> **Extract provided**

Miles Antwiler on Desperate Hours (1990)

Alex & Emma is a movie about a guy who has to write a novel in thirty days in order to collect the money from his publisher to pay two gamblers who will otherwise kill him. So he hires a stenographer to take dictation, and they fall in love. But the thing is, it’s a bad novel. Very bad. Every time the author started dictating, I was struck anew by how bad it was—so bad it’s not even good romance fiction. I guess I didn’t expect him to write The Gambler by Dostoyevsky—although, come to think of it, Dostoyevsky dictated The Gambler in thirty days to pay off a gambling debt, and fell in love with his stenographer.

Vic Small secretly thinks his own son is an idiot and would much rather have the more intelligent and competent Triple H take over the family business when he’s gone. You know, maybe I’ll stop being so critical of this movie; after all, for his first shot at ghostwriting a screenplay, this is pretty good for Hunter.

Duncan MacLeod is not pure of heart. He’s a good guy, but he’s totally not pure of heart. Look through the series and see how many friends of his he killed. The man spent a generation or so cutting apart innocent Englishmen because they had harmed his Scottish clan, despite the fact that said Englishmen often had nothing to do with the battles that had scarred Scotland. His rigid adherence to a code of honor that has proven to be anachronistic has time and again resulted in innocent people dying. He beheaded his own pupil and friend because he was too weak of mind to see through Ahriman’s illusions...If anything, the Duncan of the TV series was a man who tried to be good but constantly found himself put in situations where he had to compromise his ethics, because his attempts to break the world into good and evil just didn’t work. The Duncan in this movie is a moping morose moron who would rather be sitting on a rooftop crying than actually doing something productive. But now we’re supposed to believe that he’s pure of heart and the only one who can unlock the truth of the Source? Bite me, movie.
The Screamsheet on Highlander: The Source

Neil McDonough is so unbelievably wimpy-looking; He played Bruce Banner in the 1996 Hulk series remake and a red-shirt in Star Trek, two characters who were specifically meant to convey the idea of 'easily defeated wimp'...He's meant to be the ultimate unarmed combatant and the only people he punches in the entire movie are a chained-up secretary and an unborn fetus. This is actually smart since he appears to have mistakenly received all his martial arts training from a sign-language instructor. They use every trick they can to make him look threatening, from perspective shots to (I wish I was kidding) playing an actual tiger sound effect every time he does anything, but it's still about as threatening as a cuddle party.

> **What the task asks**
Answer these questions from the review excerpts:
1. How many days does the man in Alex & Emma have to write his novel?
2. Whom would Vic Small rather have take over the family business?
3. Whose illusions was Duncan MacLeod too weak of mind to see through?
The records that follow have no connection to the review excerpts.

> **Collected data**

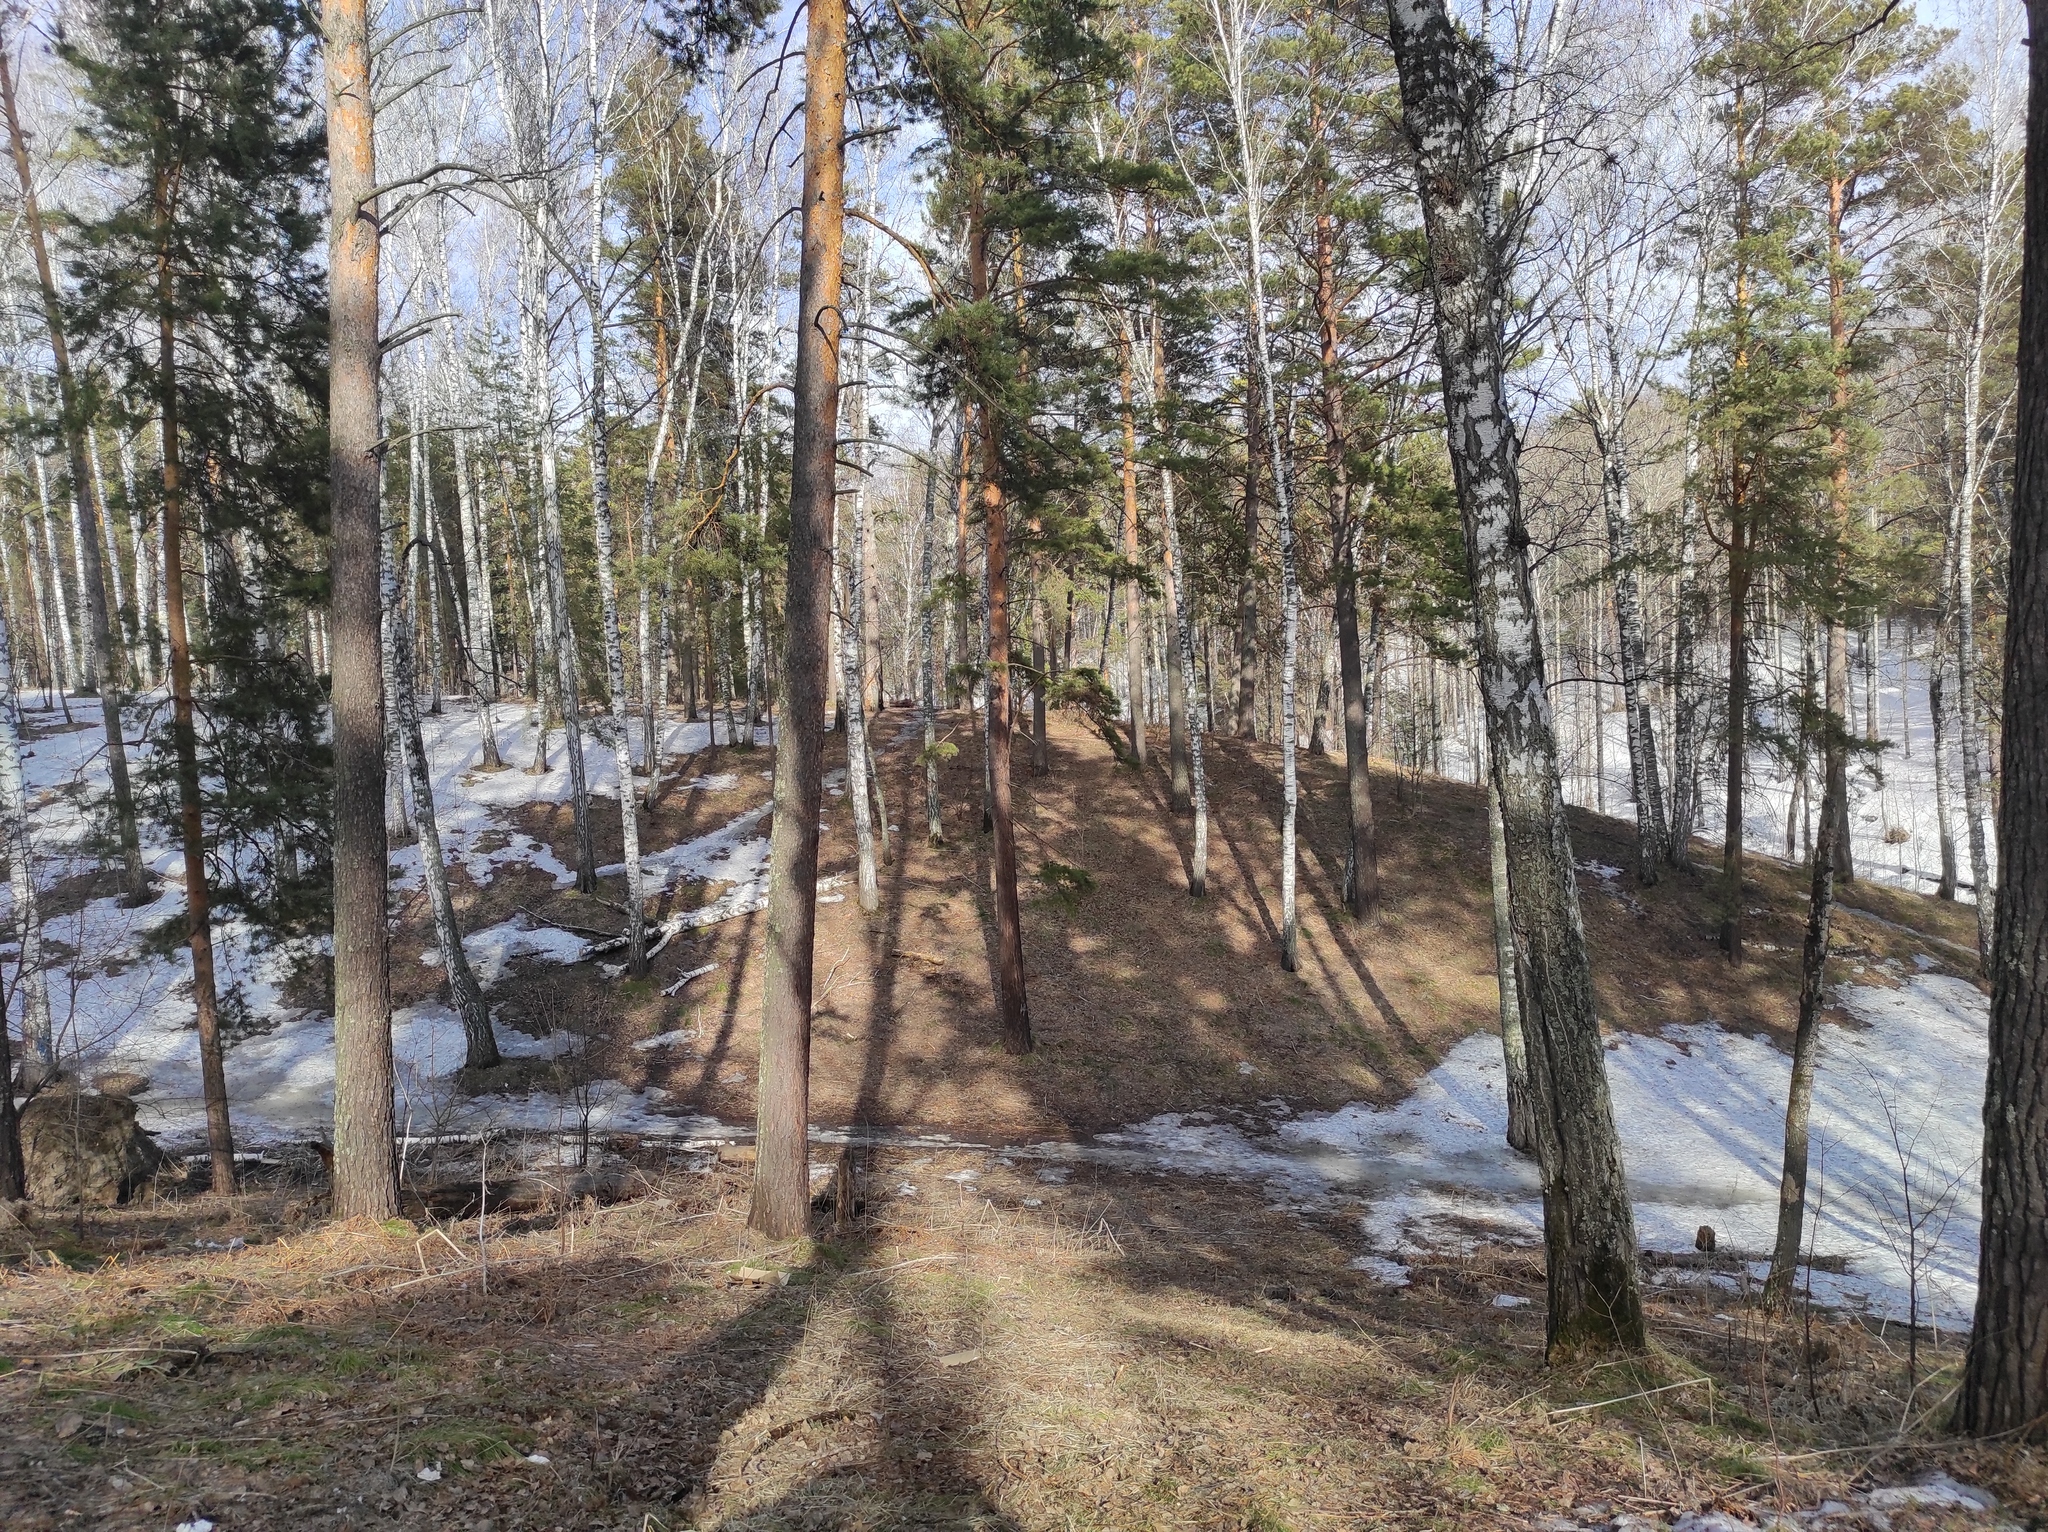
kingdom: Plantae
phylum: Tracheophyta
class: Pinopsida
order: Pinales
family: Pinaceae
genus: Pinus
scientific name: Pinus sylvestris
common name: Scots pine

> **Task result**
1. Thirty days.
2. Triple H.
3. Ahriman's.